One Small Shuffle at a Time



 My executive functioning abilities have always been lagging (thanks, ADHD), but lately, it is almost at a standstill. Writing has been sluggish at best. I lost a client this week because I could not finish an article for him.(He gave me a generous amount of time.) I could barely start and am now feeling guilt and shame about it.  I'm moving slowly finishing publishing articles for another client. It's been almost a month since posting to this blog or the SharLo blog. 

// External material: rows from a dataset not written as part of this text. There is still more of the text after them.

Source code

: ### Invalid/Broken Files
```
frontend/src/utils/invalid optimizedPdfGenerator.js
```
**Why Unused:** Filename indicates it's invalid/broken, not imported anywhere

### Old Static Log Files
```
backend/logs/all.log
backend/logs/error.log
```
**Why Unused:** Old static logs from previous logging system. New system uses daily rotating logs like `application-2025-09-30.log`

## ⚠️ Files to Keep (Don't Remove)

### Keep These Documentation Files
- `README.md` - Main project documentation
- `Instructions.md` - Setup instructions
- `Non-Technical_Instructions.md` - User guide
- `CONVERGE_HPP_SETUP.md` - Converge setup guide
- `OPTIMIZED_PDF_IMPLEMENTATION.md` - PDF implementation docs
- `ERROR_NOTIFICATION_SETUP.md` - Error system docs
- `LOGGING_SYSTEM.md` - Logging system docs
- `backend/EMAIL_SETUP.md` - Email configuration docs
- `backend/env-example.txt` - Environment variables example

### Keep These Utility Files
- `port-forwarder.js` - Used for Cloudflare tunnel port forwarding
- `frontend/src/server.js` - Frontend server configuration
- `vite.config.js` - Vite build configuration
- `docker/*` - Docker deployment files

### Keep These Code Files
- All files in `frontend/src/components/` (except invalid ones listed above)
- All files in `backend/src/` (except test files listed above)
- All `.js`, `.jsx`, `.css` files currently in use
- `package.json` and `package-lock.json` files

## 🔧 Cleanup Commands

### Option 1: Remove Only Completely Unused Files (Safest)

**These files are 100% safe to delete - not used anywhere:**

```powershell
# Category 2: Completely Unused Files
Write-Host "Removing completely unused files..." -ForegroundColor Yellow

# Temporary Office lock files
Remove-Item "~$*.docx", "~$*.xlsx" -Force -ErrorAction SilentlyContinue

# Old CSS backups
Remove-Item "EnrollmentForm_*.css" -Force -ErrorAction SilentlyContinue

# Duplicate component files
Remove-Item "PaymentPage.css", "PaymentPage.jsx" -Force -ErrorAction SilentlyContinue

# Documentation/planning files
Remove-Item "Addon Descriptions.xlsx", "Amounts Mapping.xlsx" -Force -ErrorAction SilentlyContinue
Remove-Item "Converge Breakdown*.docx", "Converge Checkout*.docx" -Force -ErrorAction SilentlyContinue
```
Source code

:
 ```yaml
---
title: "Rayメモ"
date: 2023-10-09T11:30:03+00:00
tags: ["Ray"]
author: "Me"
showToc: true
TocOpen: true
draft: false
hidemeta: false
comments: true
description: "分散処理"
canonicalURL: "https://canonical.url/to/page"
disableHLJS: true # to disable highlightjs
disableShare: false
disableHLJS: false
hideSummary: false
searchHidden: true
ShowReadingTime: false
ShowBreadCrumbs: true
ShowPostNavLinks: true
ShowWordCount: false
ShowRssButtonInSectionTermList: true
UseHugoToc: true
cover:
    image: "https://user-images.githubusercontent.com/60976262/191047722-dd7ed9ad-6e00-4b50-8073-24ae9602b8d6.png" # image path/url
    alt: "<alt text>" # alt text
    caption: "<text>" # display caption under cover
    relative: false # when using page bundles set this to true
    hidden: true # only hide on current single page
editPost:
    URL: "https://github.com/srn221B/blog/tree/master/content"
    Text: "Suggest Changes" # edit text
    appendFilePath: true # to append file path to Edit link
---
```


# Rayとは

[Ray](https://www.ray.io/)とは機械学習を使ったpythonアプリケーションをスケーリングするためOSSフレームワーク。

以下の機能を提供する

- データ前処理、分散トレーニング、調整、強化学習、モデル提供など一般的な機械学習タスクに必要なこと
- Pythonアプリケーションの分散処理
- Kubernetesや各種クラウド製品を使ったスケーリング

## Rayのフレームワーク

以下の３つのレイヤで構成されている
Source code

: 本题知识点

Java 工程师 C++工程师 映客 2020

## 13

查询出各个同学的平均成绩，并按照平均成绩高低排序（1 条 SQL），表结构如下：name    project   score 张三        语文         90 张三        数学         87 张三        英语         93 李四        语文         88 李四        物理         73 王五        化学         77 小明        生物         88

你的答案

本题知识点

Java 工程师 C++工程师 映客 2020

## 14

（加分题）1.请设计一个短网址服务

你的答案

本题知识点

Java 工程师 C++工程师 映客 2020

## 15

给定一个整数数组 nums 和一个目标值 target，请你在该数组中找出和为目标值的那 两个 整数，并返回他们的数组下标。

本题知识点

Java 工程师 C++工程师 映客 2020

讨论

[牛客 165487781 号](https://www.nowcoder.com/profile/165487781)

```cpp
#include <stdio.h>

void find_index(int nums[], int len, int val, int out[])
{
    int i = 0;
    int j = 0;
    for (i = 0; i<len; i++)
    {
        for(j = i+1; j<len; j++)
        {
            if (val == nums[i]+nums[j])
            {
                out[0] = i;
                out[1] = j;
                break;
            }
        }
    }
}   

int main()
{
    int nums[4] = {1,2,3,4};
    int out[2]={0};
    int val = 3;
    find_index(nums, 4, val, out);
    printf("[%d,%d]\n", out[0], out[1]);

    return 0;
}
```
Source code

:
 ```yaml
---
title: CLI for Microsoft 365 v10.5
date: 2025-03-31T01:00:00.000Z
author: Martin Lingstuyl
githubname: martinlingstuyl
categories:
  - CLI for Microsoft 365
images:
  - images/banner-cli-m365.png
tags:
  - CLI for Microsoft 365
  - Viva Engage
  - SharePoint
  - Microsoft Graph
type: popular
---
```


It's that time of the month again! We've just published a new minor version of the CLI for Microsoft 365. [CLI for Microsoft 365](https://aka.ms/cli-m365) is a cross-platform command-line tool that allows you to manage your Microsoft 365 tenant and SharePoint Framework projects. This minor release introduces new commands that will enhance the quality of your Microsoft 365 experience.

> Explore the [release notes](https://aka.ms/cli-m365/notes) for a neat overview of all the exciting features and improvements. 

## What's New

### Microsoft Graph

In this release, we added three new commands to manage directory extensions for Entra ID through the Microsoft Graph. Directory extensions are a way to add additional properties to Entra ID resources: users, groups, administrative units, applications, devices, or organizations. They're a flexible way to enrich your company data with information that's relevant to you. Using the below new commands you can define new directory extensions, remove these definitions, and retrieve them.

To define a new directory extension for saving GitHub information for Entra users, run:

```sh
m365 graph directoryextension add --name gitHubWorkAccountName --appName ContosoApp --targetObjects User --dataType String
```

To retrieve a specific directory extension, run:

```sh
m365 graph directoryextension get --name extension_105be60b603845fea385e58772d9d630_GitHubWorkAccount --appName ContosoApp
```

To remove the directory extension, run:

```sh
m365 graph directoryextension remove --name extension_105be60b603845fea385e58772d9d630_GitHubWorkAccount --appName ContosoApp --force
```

The poetry book that is supposed to come out this spring keeps getting pushed back because time keeps moving forward; most days life moves too fast. It could be the ADHD or the fact that I'm in the throes of perimenopause; mind fog is definitely one of many symptom that my reproductive system is closing shop. I'm hot flashing that is similar to chickens molting (losing their feathers) in spring. However, instead of losing feathers, I may be losing my mind. (*laughs*)  Or, maybe, the pink serenity cloud of sobriety is temporarily hiding behind the permacloud of sad that looms over northern Indiana. And don't forget pandemic fatigue; the fear of getting the virus plus the added worry when loved ones do catch the 'rona. I'm 4 months shy of eligibility for the vaccine.  I. can't. wait. 

For now, all I can do, like most people, is ride out this yearlong midlife wave of change and uncertainty and cry, laugh, play, pray, sing, walk, and write. Even if I am writing in slow motion; it is still taking steps forward. One small shuffle at a time.